The modern data-security stack, decoded
The category has fragmented into distinct-but-overlapping layers. DSPM (Data Security Posture Management) discovers sensitive data across cloud stores and maps who can access it — the fastest-growing layer. Data discovery & classification finds and labels PII, PHI, and secrets wherever they sprawl. DLP (Data Loss Prevention) enforces policy at the egress points (email, endpoint, cloud). DAG/DAM (data access governance / monitoring) watches who touches what.

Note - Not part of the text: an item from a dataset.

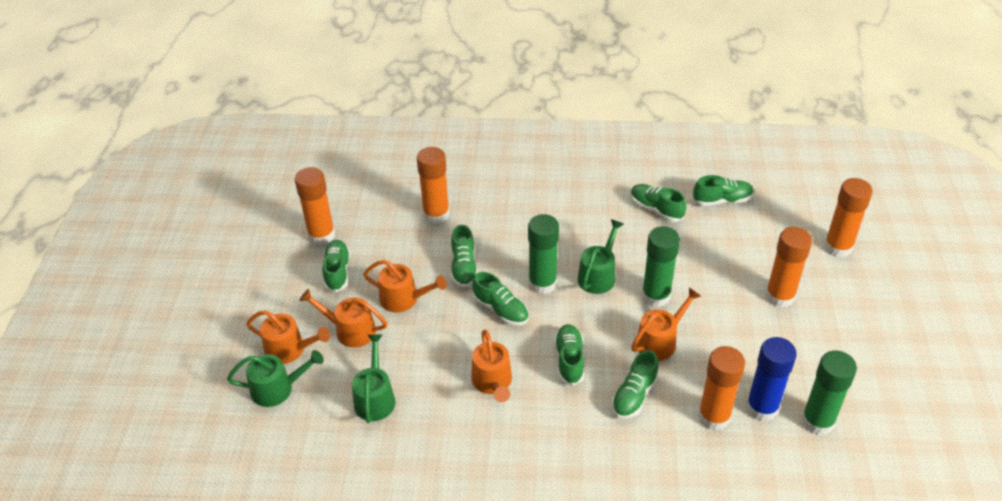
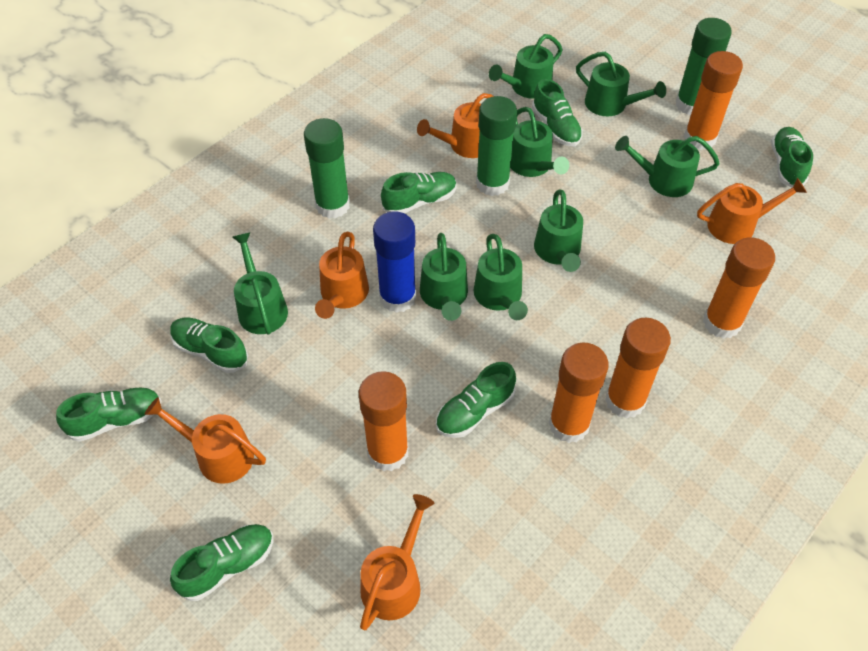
green watering can: [227,350,324,407] [352,335,395,423] [578,219,623,294] = 3 -> [232,232,288,335] [420,233,468,321] [473,234,528,320] [489,34,563,99] [510,107,569,177] [534,190,583,272] [576,52,666,116] [615,136,720,197] = 8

Most 2026 buyers start with DSPM because discovery is the prerequisite for everything else.
DSPM & data discovery leaders
The DSPM market consolidated fast — several leaders were acquired by platform vendors, which is itself a signal of how central data discovery has become.
- Cyera — AI-native DSPM leader; strong classification accuracy and access mapping across multi-cloud.
- Sentra — DSPM with strong data-flow and cloud-store coverage.
- Varonis — the long-standing leader in data access governance and monitoring, now with DSPM; deepest on on-prem + M365 permissions.
- BigID — broad data discovery, privacy, and classification platform; strong for regulated/privacy-driven programs.
- Wiz and Palo Alto Prisma Cloud — CNAPP platforms that now include DSPM, best if you want data posture inside your cloud-security platform.
- Securiti.ai — data command center spanning DSPM, privacy, and governance.
- Normalyze and Dig Security — DSPM specialists (both acquired into larger platforms).
PII discovery & classification
If your immediate need is finding personal data for a privacy program (GDPR, CCPA) or a data-subject-access-request workflow, the discovery-and-classification tools are the entry point: BigID, Securiti, OneTrust, and Cyera all classify PII/PHI at scale. The differentiator is classification accuracy on unstructured data (documents, chat, tickets) — demand a proof-of-concept scan of your real messy data, not the vendor's clean demo set.
DLP — where enforcement happens
DLP enforces policy at egress. The market splits between platform-bundled DLP (Microsoft Purview, Zscaler, Netskope, Forcepoint) and modern data-aware challengers (Cyberhaven for data-lineage-based DLP, Nightfall for SaaS/AI DLP). In 2026, "DLP for AI" — stopping sensitive data from flowing into public LLMs — is the fastest-rising use case; check whether your DLP covers the AI egress path.
How to choose without overbuying
- Start with discovery (DSPM). You cannot write meaningful DLP policy until you know what and where your sensitive data is.
- Test classification accuracy on your real unstructured data — the false-positive rate on documents and chat is where tools diverge most.
- Check cloud coverage against your actual stores (S3, Azure Blob, GCS, Snowflake, Databricks, M365, plus SaaS apps).
- Confirm the AI-egress path if stopping data leaks into public LLMs matters.
- Decide platform-bundled vs specialist — if you already run a CNAPP (Wiz, Prisma), its DSPM module may be enough before buying a standalone.